While few economists have actually estimated the effects of such a large increase in the minimum wage, the US Congressional Budget Office (CBO) presented its economists’ estimate earlier this month. According to the CBO, the increase would reduce US employment by 0.9 percent. That might not sound like much, but 0.9 percent translates into 1.4 million workers put out of work.
But wouldn’t the increase in the minimum wage also increase wages for a lot of workers who keep their jobs? Yes, it would, and the CBO estimates that although the workers who lose their jobs would lose income, their loss over the years from 2021 to 2031 would be “only” 34 percent of the gain to the workers who gained wages.
But the gain in wages is not an unalloyed benefit to those who gain. The reason is that, as noted above, an increase in wage rates doesn’t automatically make workers more productive. So employers, looking for ways to avoid paying more to workers than their productivity is worth, would search out other ways of compensating. They might cut non-wage benefits, work the employees harder, or reduce training, to name three. Interestingly, on its website in 2006, when Congress was considering an increase in the federal minimum wage, the Economic Policy Institute (EPI), an organization funded partly by labor unions, admitted the last two of these three. It stated, “employers may be able to absorb some of the costs of a wage increase through higher productivity, lower recruiting and training costs, decreased absenteeism, and increased worker morale.” How would an employer make his workers more productive and reduce absenteeism? Probably by working the employees harder and firing those who miss work. How would he reduce training costs? By providing less training. In an article in the winter 2021 issue of the Journal of Economic Perspectives, UC-San Diego economist Jeffrey Clemens noted a negative correlation between minimum wages and employer-provided health insurance. In the workplace as in the rest of the world, there’s no free lunch.

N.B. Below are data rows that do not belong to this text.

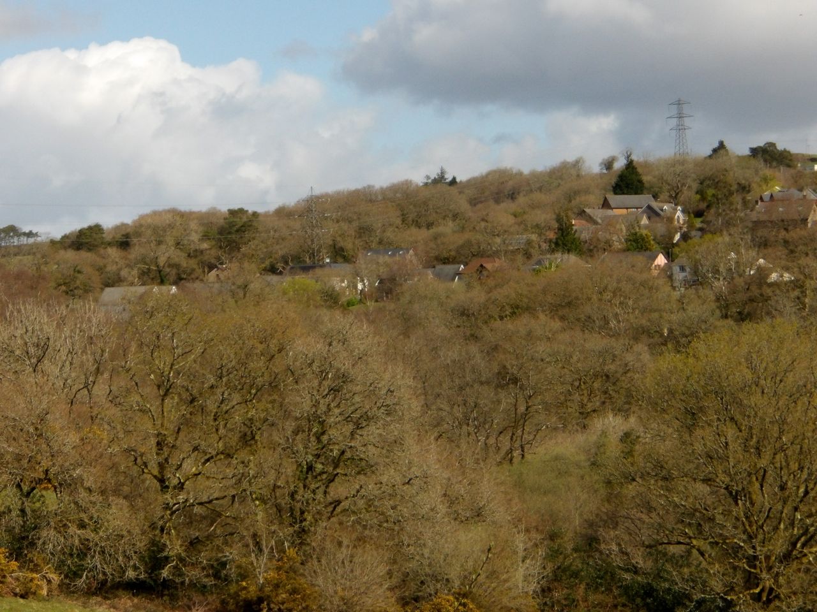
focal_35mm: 108
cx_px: 408
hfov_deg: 18.2
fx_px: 2549
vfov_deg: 13.7
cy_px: 306
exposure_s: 1/1600
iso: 427
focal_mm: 19.6
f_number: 6.6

The late economist Walter Williams has written about how, as a teenager, he learned many skills on the job that made him more productive and ultimately higher paid. I wrote recently that he could get those early jobs because the minimum wage was so low. Low-paid jobs are often crucial for black youths and other youths who need to build their work skills and work histories. These skills might be as simple as learning to show up on time. In 1967, when I was sixteen, I worked in a kitchen at a summer resort in Minaki, Ontario. The minimum wage at the time was $1 an hour and I was paid, if I recall correctly, $1.25 an hour. For the first three days of the job, I showed up about twenty minutes late. On the third day, the chef told me that if I was late the fourth day, I shouldn’t bother showing up because I would be fired. I was never late again. I learned the “skill” of punctuality. We adults take such things for granted. Kids don’t. Raise the minimum wage enough and a whole lot of young people won’t learn the basics, or won’t learn them until later in life. That would be tragic.